• _TASK REQUIREMENTS_: Nothing in the records should be changed in the copy, though the pictures must be left out.

• _ENTRIES SUPPLIED_:
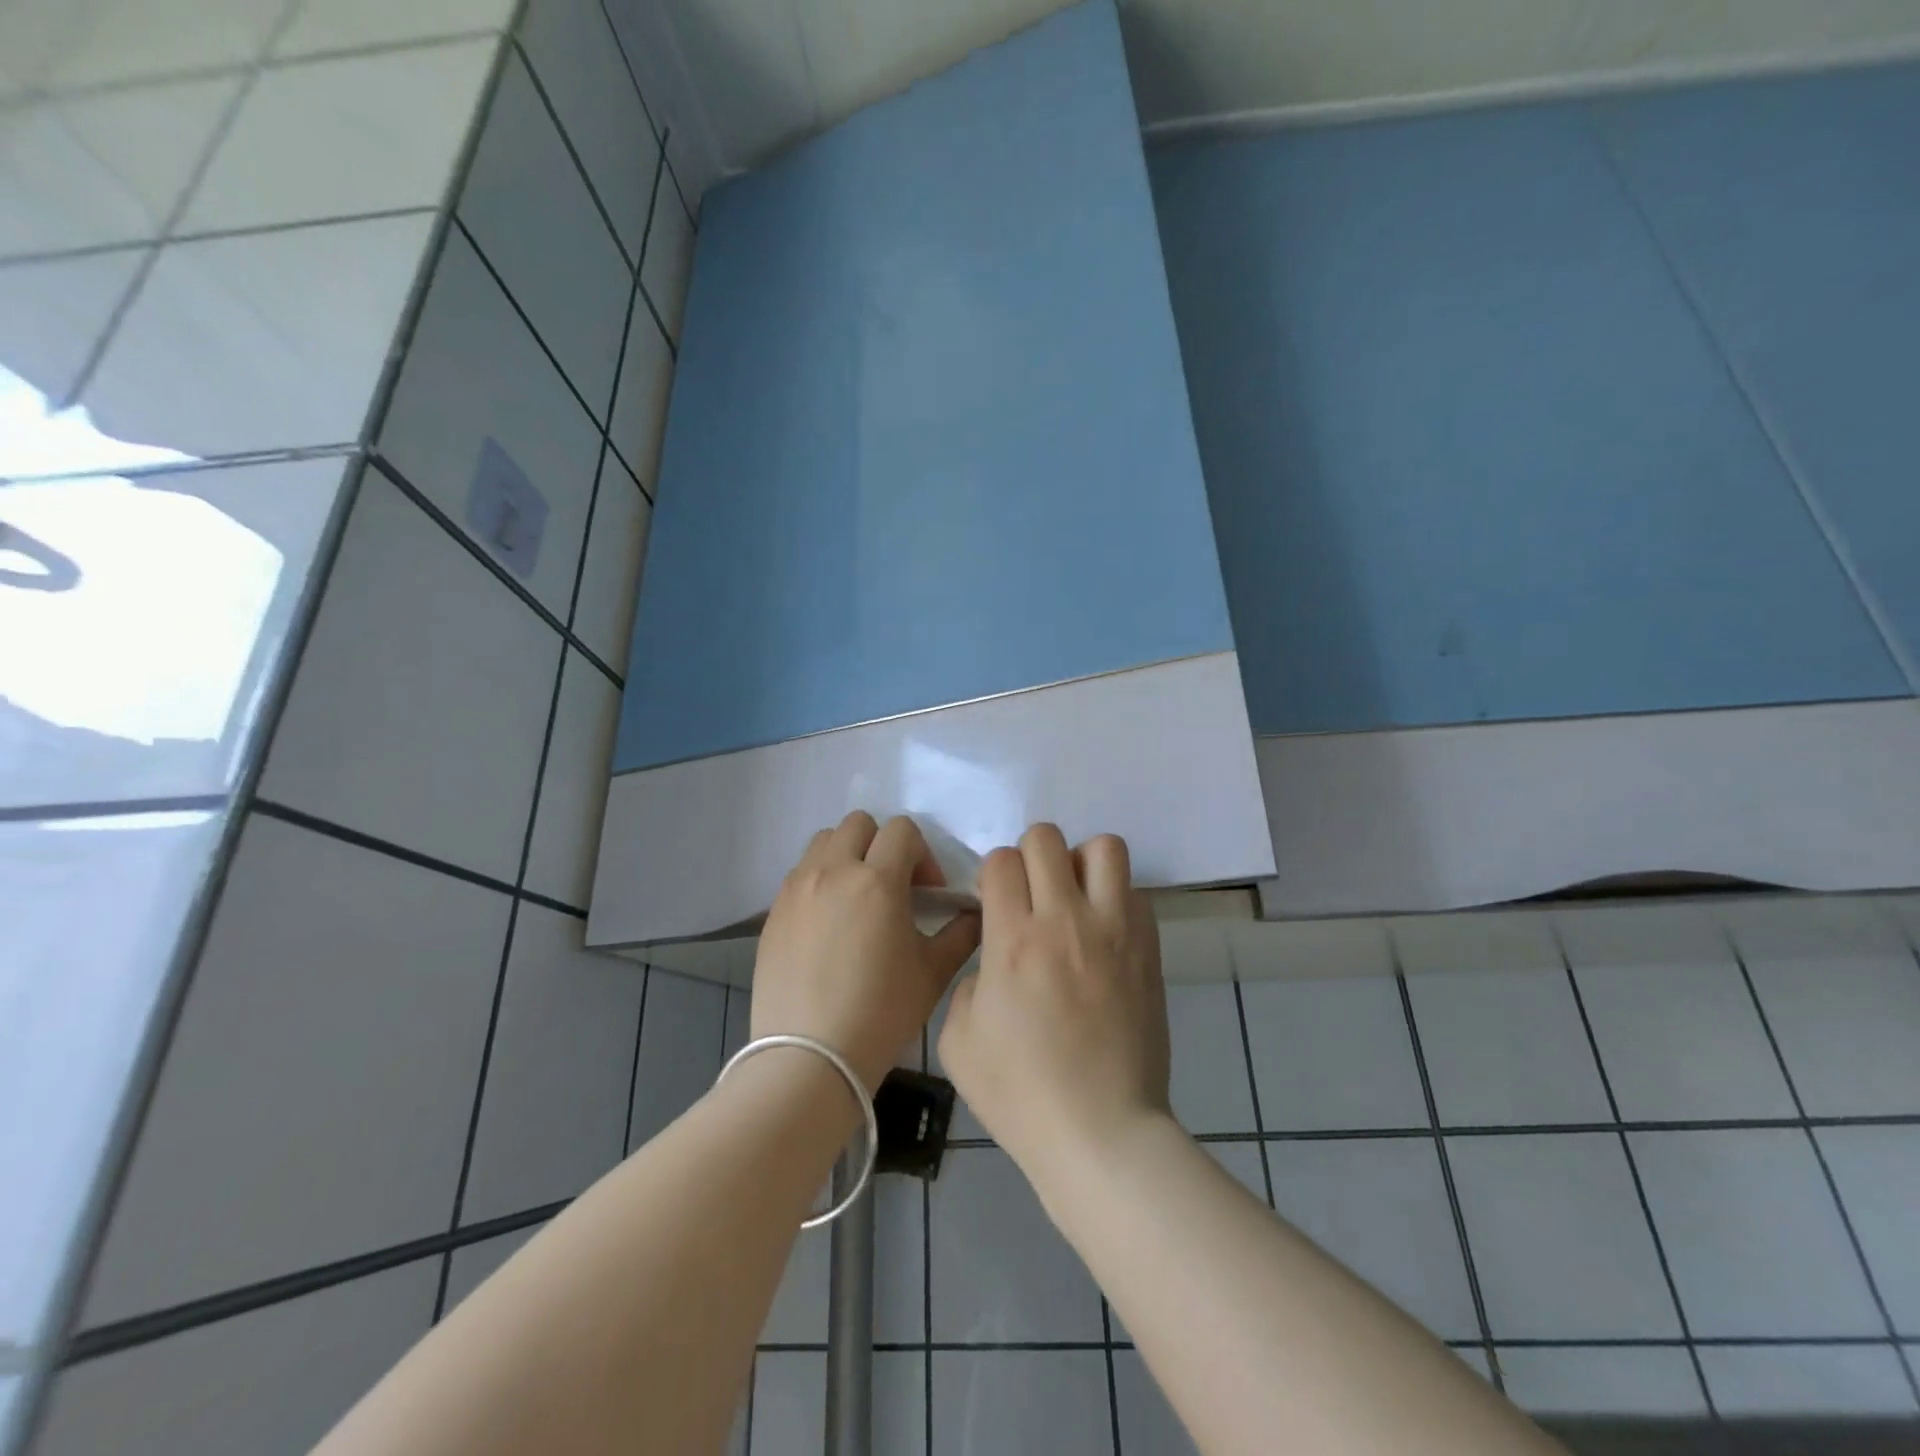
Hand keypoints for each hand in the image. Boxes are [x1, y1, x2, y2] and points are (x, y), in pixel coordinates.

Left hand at [752, 812, 980, 1091]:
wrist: (809, 1059)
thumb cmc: (881, 1014)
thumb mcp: (933, 973)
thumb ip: (961, 933)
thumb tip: (976, 912)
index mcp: (877, 881)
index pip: (903, 830)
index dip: (922, 854)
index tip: (927, 892)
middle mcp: (833, 871)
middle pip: (859, 823)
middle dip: (883, 845)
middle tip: (893, 887)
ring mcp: (797, 888)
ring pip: (824, 841)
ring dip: (848, 855)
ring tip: (857, 897)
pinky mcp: (774, 910)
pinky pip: (800, 872)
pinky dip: (820, 879)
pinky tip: (829, 922)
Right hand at [937, 824, 1170, 1178]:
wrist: (1101, 1132)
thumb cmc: (1021, 1094)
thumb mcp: (958, 1042)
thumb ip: (966, 983)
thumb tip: (991, 962)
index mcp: (1012, 938)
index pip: (1000, 861)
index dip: (991, 875)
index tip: (992, 903)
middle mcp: (1064, 919)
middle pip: (1046, 838)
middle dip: (1029, 856)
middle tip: (1030, 895)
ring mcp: (1114, 930)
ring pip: (1103, 848)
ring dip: (1081, 863)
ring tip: (1074, 899)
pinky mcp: (1148, 948)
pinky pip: (1134, 891)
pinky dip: (1114, 898)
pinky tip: (1103, 933)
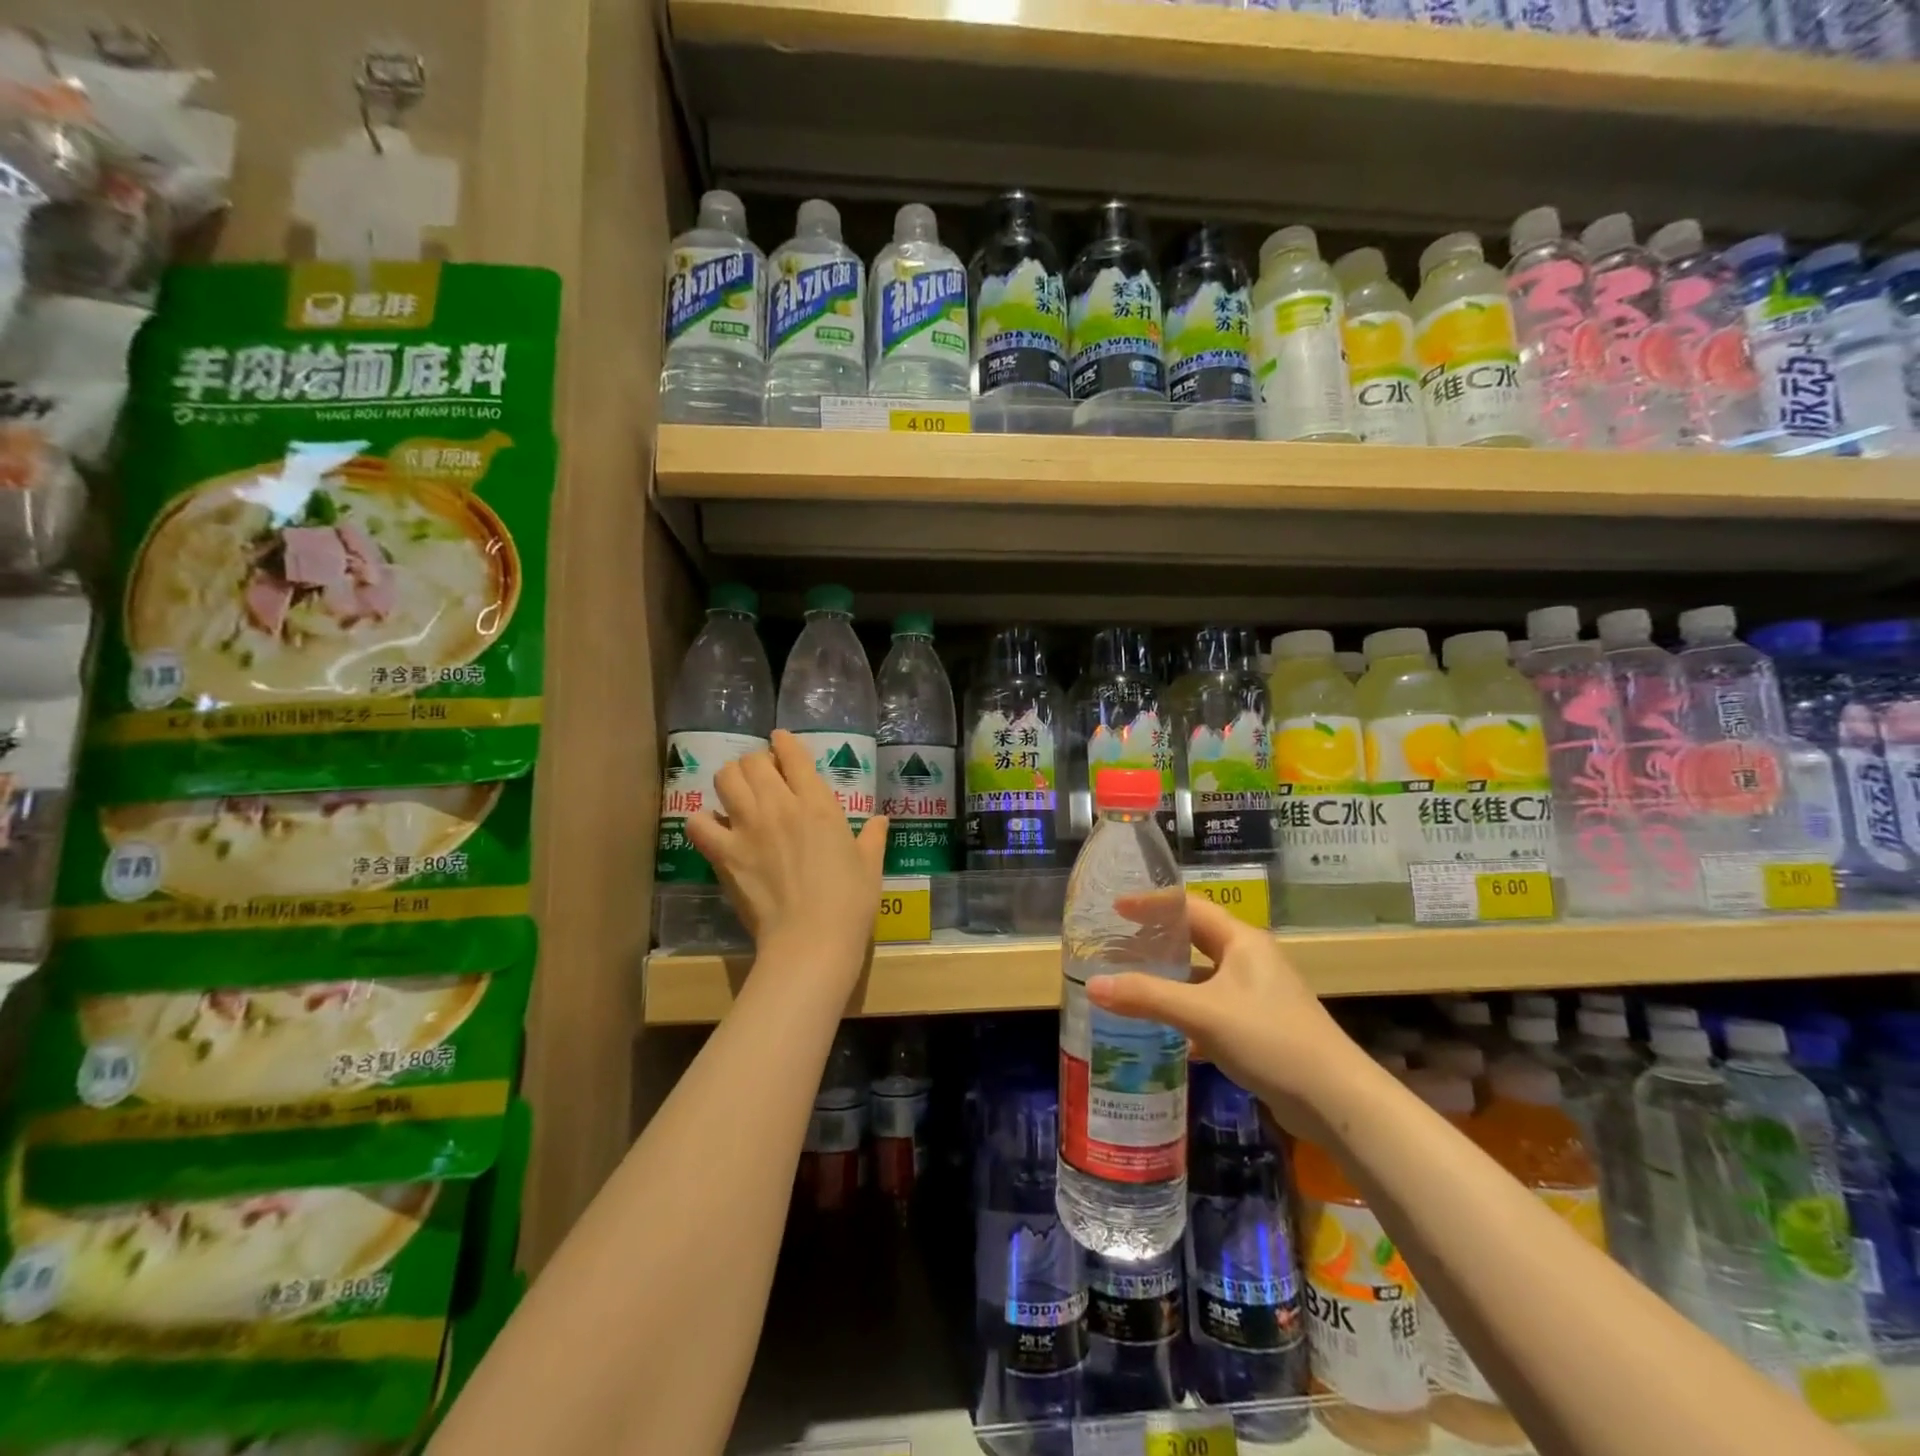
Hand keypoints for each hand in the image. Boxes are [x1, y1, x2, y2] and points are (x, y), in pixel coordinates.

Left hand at [686, 730, 889, 986]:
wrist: (812, 939)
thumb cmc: (850, 902)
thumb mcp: (870, 865)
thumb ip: (873, 837)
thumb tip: (881, 820)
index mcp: (817, 803)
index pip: (793, 754)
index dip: (784, 742)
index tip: (780, 743)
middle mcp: (779, 805)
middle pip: (753, 761)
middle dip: (756, 762)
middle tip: (762, 777)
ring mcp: (748, 827)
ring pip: (725, 778)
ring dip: (730, 781)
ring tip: (737, 795)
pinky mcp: (724, 854)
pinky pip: (699, 822)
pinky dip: (703, 821)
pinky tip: (714, 829)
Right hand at [1086, 895, 1370, 1137]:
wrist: (1336, 1101)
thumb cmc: (1270, 1039)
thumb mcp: (1203, 1014)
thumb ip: (1147, 997)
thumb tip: (1092, 984)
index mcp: (1242, 941)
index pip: (1190, 907)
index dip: (1152, 904)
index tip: (1114, 908)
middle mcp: (1250, 960)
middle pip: (1195, 939)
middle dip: (1157, 941)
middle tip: (1116, 945)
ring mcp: (1257, 994)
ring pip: (1202, 977)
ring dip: (1169, 980)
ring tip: (1129, 985)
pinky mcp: (1259, 1027)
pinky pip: (1212, 1008)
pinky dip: (1185, 1013)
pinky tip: (1162, 1033)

• _WRITTEN ANSWER_:
Hand keypoints for each hand in the image. Boxes are [x1, y1, x2, y2] and points are (x, y), in pixel coordinates.

Left hand at [752, 812, 980, 1091]:
wrist: (809, 1059)
thumb cmc: (881, 1014)
thumb mcp: (933, 973)
thumb ip: (961, 933)
thumb tip: (976, 912)
index mcp: (877, 881)
index pip: (903, 830)
index dip: (922, 854)
index tip: (927, 892)
middle mcp: (833, 871)
middle pip: (859, 823)
middle dip: (883, 845)
middle tip: (893, 887)
ring mcp: (797, 888)
ring pip: (824, 841)
ring dip: (848, 855)
ring tip: (857, 897)
pinky mcp: (774, 910)
pinky pip: (800, 872)
pinky dip: (820, 879)
pinky tip: (829, 922)
Right hand at [937, 824, 1170, 1178]:
wrist: (1101, 1132)
thumb cmc: (1021, 1094)
thumb mcp: (958, 1042)
thumb ip: (966, 983)
thumb tip: (991, 962)
index mcp: (1012, 938)
index pip: (1000, 861)
index dip: (991, 875)
index tip: (992, 903)
middle mcp: (1064, 919)
middle pip: (1046, 838)
middle dip: (1029, 856)
middle tip: (1030, 895)
ring mcp: (1114, 930)
ring pip: (1103, 848)
ring dip: (1081, 863)
ring tip: (1074, 899)
pinky mcp: (1148, 948)
pinky pip: (1134, 891)
pinky dip: (1114, 898)
pinky tip: (1103, 933)
Hand keypoints for each hand in the image. Boxes are [x1, y1, x2, y2] and points are (x, y), in pixel coordinates.

Left hand at [686, 730, 889, 986]:
wrist: (812, 939)
thumb cmc: (850, 902)
thumb mcp: (870, 865)
thumb ip: (873, 837)
thumb tip: (881, 820)
index mcp: (817, 803)
index pip: (793, 754)
index dip: (784, 742)
index tip: (780, 743)
middle mcp: (779, 805)
middle pip: (753, 761)
middle dip: (756, 762)
middle tip: (762, 777)
ring mcp: (748, 827)
ring pip: (725, 778)
ring dip: (730, 781)
ring tip: (737, 795)
pinky mcp: (724, 854)
pinky pip: (699, 822)
pinky dip: (703, 821)
pinky tip: (714, 829)
Right hand at [1086, 895, 1370, 1137]:
wrist: (1336, 1101)
thumb cmc: (1270, 1039)
thumb mcp: (1203, 1014)
thumb ip: (1147, 997)
thumb tip: (1092, 984)
index mcp: (1242, 941)
index pip: (1190, 907)
index dip: (1152, 904)
index tip: (1114, 908)
middle mcp: (1250, 960)
middle pip: (1195, 939)
middle dip: (1157, 941)
middle tip: (1116, 945)
ring mcp: (1257, 994)
ring pip: (1202, 977)
ring dip: (1169, 980)
ring tip: (1129, 985)
pinky mcp: (1259, 1027)
pinky pip: (1212, 1008)
pinky dip: (1185, 1013)
pinky tip: (1162, 1033)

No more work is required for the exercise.